TASK DATA START

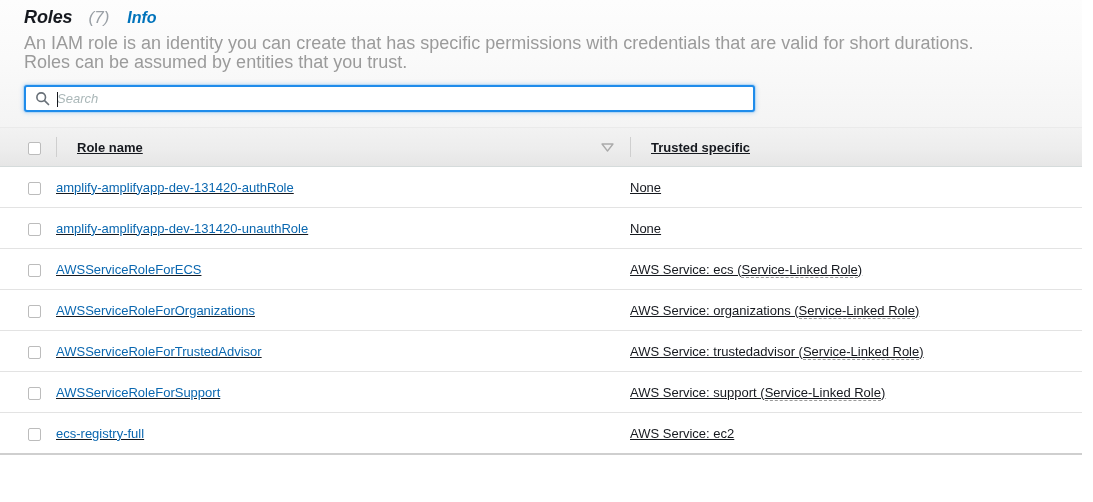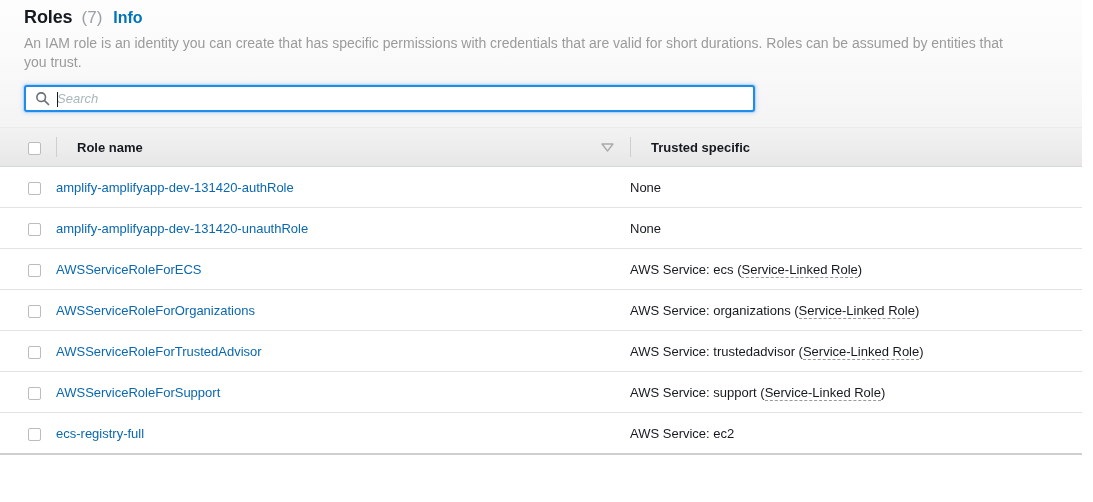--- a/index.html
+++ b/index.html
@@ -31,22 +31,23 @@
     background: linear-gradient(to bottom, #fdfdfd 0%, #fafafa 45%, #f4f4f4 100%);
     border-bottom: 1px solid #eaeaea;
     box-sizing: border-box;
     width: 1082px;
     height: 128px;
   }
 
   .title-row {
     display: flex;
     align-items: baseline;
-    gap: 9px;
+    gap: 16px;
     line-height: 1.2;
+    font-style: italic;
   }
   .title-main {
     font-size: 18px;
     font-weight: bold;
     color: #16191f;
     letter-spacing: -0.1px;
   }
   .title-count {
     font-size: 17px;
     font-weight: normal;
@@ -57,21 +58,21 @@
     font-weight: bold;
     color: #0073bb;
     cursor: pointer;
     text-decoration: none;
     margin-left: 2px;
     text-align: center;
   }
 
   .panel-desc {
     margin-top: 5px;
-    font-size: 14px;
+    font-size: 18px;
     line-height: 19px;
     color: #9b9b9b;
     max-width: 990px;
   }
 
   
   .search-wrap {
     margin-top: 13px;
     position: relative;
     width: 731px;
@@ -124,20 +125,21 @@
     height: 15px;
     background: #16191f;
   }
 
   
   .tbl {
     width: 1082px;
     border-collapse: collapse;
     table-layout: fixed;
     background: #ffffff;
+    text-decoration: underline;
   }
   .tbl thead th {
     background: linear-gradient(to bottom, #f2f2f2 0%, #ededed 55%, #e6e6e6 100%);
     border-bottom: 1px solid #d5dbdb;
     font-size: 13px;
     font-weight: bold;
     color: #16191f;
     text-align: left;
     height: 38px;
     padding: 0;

TASK DATA END
TASK DATA START

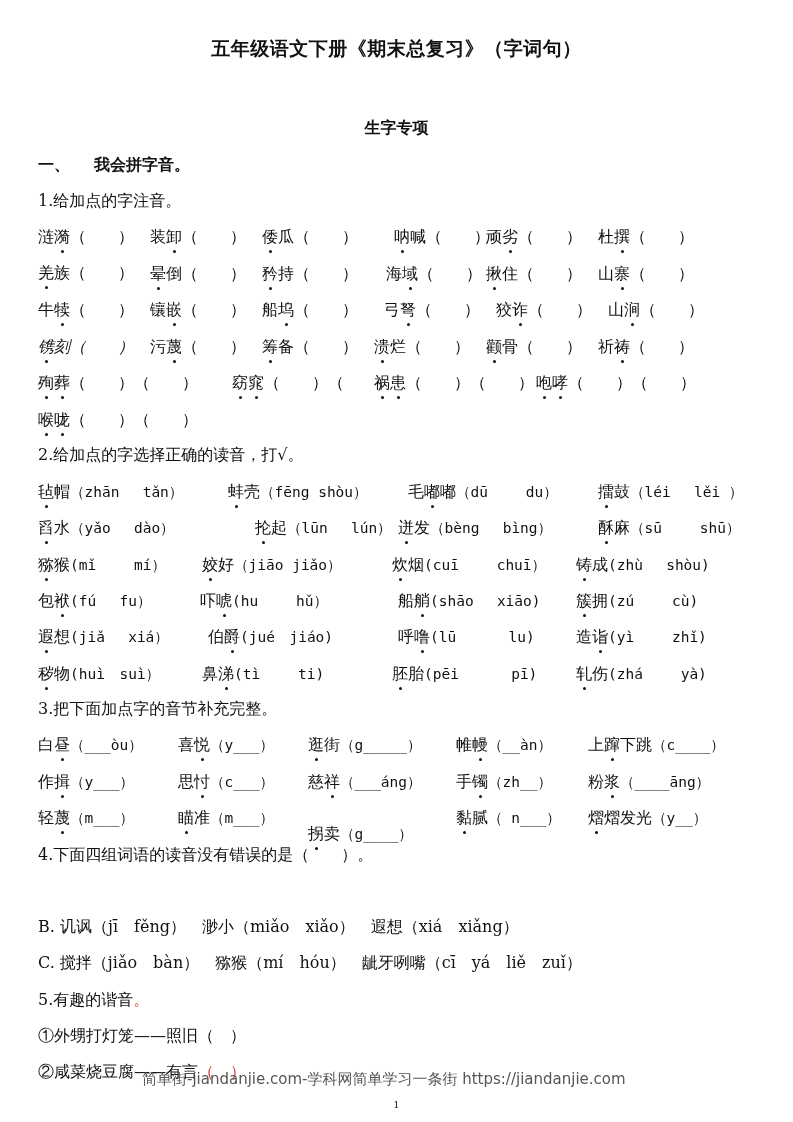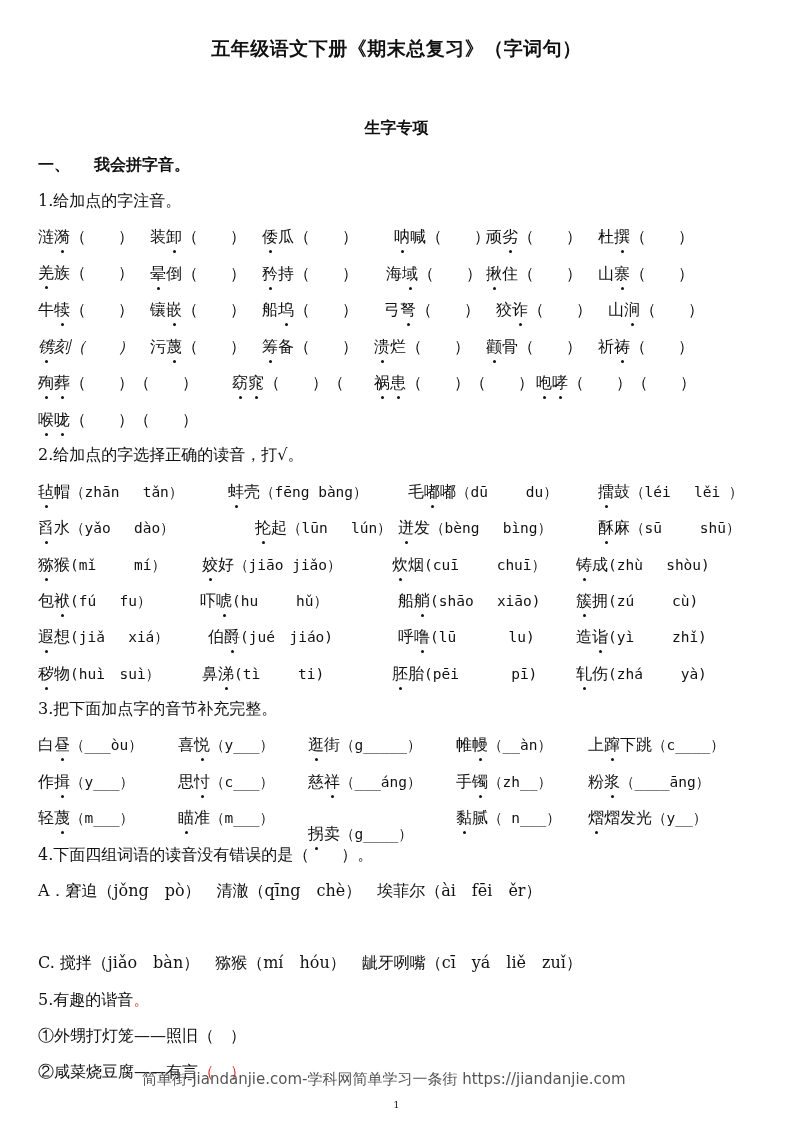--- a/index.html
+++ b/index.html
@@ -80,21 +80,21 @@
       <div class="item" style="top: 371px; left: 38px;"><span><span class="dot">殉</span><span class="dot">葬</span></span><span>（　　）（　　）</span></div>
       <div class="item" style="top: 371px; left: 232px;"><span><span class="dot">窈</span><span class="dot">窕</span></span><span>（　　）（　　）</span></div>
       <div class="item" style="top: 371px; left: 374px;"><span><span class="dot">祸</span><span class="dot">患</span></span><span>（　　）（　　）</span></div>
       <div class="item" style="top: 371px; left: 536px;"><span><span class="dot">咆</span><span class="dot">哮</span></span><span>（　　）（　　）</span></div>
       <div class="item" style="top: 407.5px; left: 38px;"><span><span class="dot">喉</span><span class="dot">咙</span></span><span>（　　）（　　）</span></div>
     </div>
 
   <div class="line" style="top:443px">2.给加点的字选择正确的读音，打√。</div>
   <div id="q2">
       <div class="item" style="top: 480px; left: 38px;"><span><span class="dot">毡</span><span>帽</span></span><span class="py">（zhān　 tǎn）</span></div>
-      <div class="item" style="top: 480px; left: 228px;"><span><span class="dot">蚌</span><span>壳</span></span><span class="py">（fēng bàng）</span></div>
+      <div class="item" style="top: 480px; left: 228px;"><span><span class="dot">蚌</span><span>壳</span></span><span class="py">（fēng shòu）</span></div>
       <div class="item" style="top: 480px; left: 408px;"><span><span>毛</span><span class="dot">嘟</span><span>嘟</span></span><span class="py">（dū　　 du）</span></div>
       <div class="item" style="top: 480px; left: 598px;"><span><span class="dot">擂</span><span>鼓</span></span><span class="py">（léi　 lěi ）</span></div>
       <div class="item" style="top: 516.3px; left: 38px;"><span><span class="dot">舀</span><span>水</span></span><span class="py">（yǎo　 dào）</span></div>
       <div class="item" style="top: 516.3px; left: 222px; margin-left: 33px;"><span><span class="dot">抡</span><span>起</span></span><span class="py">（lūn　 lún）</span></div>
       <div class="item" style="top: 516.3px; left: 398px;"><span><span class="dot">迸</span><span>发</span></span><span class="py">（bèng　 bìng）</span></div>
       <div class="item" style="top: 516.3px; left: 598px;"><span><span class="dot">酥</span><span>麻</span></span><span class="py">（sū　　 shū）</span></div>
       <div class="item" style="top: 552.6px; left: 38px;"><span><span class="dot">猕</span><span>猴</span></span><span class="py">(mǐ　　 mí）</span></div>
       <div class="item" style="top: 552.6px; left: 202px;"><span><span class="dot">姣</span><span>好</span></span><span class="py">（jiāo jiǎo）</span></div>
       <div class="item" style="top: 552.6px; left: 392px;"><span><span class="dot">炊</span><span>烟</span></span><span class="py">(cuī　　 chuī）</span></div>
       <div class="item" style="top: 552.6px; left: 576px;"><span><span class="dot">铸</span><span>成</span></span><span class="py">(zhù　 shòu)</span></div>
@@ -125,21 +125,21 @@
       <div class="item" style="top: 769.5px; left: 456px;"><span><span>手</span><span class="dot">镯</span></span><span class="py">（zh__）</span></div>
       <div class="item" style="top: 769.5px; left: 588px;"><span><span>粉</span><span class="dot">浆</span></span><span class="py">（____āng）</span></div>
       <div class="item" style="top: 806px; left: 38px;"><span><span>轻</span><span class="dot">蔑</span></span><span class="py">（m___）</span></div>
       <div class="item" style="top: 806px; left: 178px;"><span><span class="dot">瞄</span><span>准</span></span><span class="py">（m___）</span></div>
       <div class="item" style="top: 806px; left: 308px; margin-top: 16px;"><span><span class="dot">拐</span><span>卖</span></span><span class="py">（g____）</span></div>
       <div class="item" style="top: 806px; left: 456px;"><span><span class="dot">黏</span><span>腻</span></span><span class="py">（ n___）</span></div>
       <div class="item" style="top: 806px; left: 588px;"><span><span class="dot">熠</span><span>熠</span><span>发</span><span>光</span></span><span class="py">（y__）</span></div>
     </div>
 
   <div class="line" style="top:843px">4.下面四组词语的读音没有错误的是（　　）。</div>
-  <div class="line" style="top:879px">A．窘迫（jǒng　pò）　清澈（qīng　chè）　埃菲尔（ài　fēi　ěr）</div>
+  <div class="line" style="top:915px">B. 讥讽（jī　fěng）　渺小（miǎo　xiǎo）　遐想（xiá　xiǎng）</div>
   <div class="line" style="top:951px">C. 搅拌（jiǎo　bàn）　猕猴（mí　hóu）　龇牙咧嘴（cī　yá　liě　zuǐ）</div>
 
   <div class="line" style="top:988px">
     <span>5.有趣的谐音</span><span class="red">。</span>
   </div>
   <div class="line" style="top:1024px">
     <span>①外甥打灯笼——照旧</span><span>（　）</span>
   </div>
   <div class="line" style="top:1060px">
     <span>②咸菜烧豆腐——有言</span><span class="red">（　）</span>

TASK DATA END

Which lines hold the word "text"? Return all of them from the records above.

     text-decoration: none;
     text-align: center;
+    text-decoration: underline;
     text-align: left;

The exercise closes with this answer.